ASSIGNED TASK:
Where an entry contains an image, skip the image and print the rest exactly.

RECORDS FOR PROCESSING START

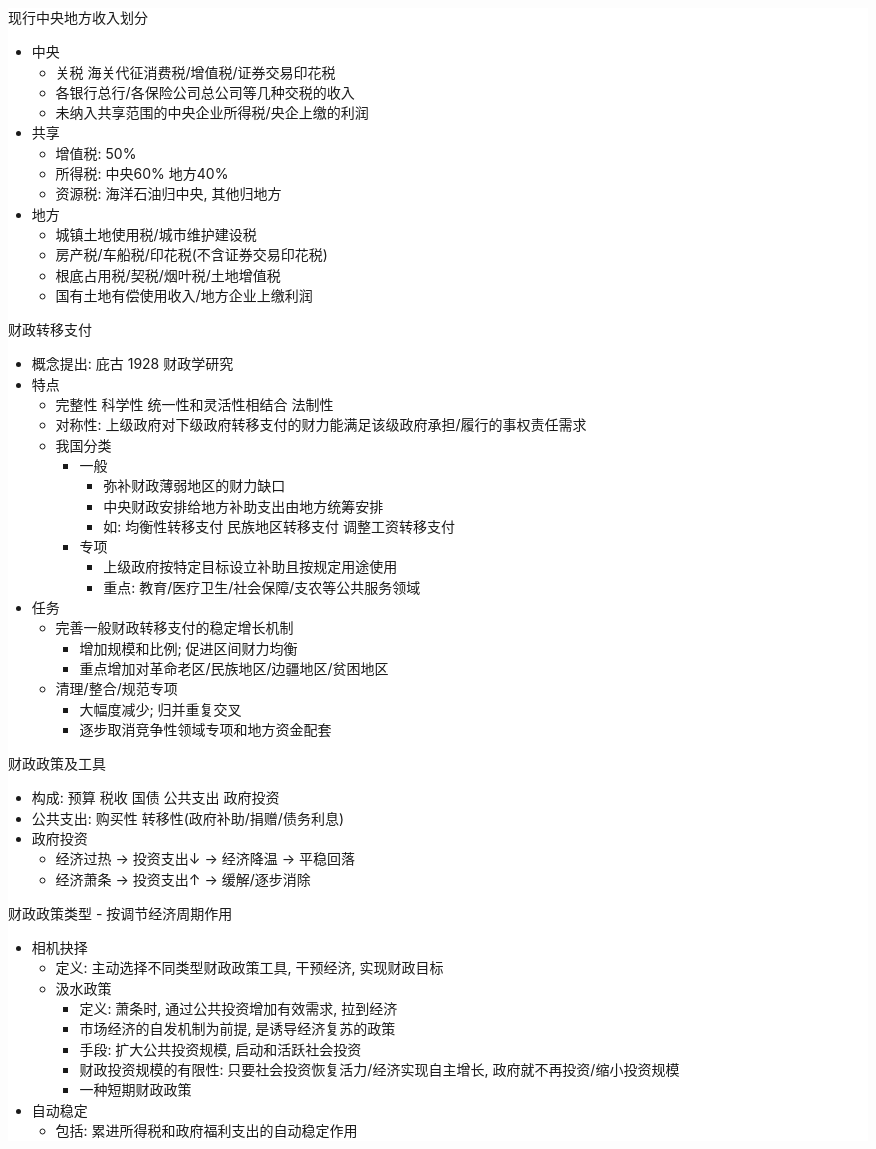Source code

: 现行中央地方收入划分

- 中央
  - 关税 海关代征消费税/增值税/证券交易印花税
  - 各银行总行/各保险公司总公司等几种交税的收入
  - 未纳入共享范围的中央企业所得税/央企上缴的利润
- 共享
  - 增值税: 50%
  - 所得税: 中央60% 地方40%
  - 资源税: 海洋石油归中央, 其他归地方
- 地方
  - 城镇土地使用税/城市维护建设税
  - 房产税/车船税/印花税(不含证券交易印花税)
  - 根底占用税/契税/烟叶税/土地增值税
  - 国有土地有偿使用收入/地方企业上缴利润

财政转移支付

- 概念提出: 庇古 1928 财政学研究
- 特点
  - 完整性 科学性 统一性和灵活性相结合 法制性
  - 对称性: 上级政府对下级政府转移支付的财力能满足该级政府承担/履行的事权责任需求
  - 我国分类
    - 一般
      - 弥补财政薄弱地区的财力缺口
      - 中央财政安排给地方补助支出由地方统筹安排
      - 如: 均衡性转移支付 民族地区转移支付 调整工资转移支付
    - 专项
      - 上级政府按特定目标设立补助且按规定用途使用
      - 重点: 教育/医疗卫生/社会保障/支农等公共服务领域
- 任务
  - 完善一般财政转移支付的稳定增长机制
    - 增加规模和比例; 促进区间财力均衡
    - 重点增加对革命老区/民族地区/边疆地区/贫困地区
  - 清理/整合/规范专项
    - 大幅度减少; 归并重复交叉
    - 逐步取消竞争性领域专项和地方资金配套

财政政策及工具

- 构成: 预算 税收 国债 公共支出 政府投资
- 公共支出: 购买性 转移性(政府补助/捐赠/债务利息)
- 政府投资
  - 经济过热 -> 投资支出↓ -> 经济降温 -> 平稳回落
  - 经济萧条 -> 投资支出↑ -> 缓解/逐步消除

财政政策类型 - 按调节经济周期作用

- 相机抉择
  - 定义: 主动选择不同类型财政政策工具, 干预经济, 实现财政目标
  - 汲水政策
    - 定义: 萧条时, 通过公共投资增加有效需求, 拉到经济
    - 市场经济的自发机制为前提, 是诱导经济复苏的政策
    - 手段: 扩大公共投资规模, 启动和活跃社会投资
    - 财政投资规模的有限性: 只要社会投资恢复活力/经济实现自主增长, 政府就不再投资/缩小投资规模
    - 一种短期财政政策
- 自动稳定
  - 包括: 累进所得税和政府福利支出的自动稳定作用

RECORDS FOR PROCESSING END

RESULT OF THIS TASK:
Source code

: 现行中央地方收入划分

- 中央
  - 关税 海关代征消费税/增值税/证券交易印花税
  - 各银行总行/各保险公司总公司等几种交税的收入
  - 未纳入共享范围的中央企业所得税/央企上缴的利润
- 共享
  - 增值税: 50%
  - 所得税: 中央60% 地方40%
  - 资源税: 海洋石油归中央, 其他归地方
- 地方
  - 城镇土地使用税/城市维护建设税
  - 房产税/车船税/印花税(不含证券交易印花税)
  - 根底占用税/契税/烟叶税/土地增值税
  - 国有土地有偿使用收入/地方企业上缴利润

财政转移支付

- 概念提出: 庇古 1928 财政学研究
- 特点
  - 完整性 科学性 统一性和灵活性相结合 法制性
  - 对称性: 上级政府对下级政府转移支付的财力能满足该级政府承担/履行的事权责任需求
  - 我国分类
    - 一般
      - 弥补财政薄弱地区的财力缺口
      - 中央财政安排给地方补助支出由地方统筹安排
      - 如: 均衡性转移支付 民族地区转移支付 调整工资转移支付
    - 专项
      - 上级政府按特定目标设立补助且按规定用途使用
      - 重点: 教育/医疗卫生/社会保障/支农等公共服务领域
- 任务
  - 完善一般财政转移支付的稳定增长机制
    - 增加规模和比例; 促进区间财力均衡
    - 重点增加对革命老区/民族地区/边疆地区/贫困地区
  - 清理/整合/规范专项
    - 大幅度减少; 归并重复交叉
    - 逐步取消竞争性领域专项和地方资金配套

财政政策及工具

- 构成: 预算 税收 国债 公共支出 政府投资
- 公共支出: 购买性 转移性(政府补助/捐赠/债务利息)
- 政府投资
  - 经济过热 -> 投资支出↓ -> 经济降温 -> 平稳回落
  - 经济萧条 -> 投资支出↑ -> 缓解/逐步消除

财政政策类型 - 按调节经济周期作用

- 相机抉择
  - 定义: 主动选择不同类型财政政策工具, 干预经济, 实现财政目标
  - 汲水政策
    - 定义: 萧条时, 通过公共投资增加有效需求, 拉到经济
    - 市场经济的自发机制为前提, 是诱导经济复苏的政策
    - 手段: 扩大公共投资规模, 启动和活跃社会投资
    - 财政投资规模的有限性: 只要社会投资恢复活力/经济实现自主增长, 政府就不再投资/缩小投资规模
    - 一种短期财政政策
- 自动稳定
  - 包括: 累进所得税和政府福利支出的自动稳定作用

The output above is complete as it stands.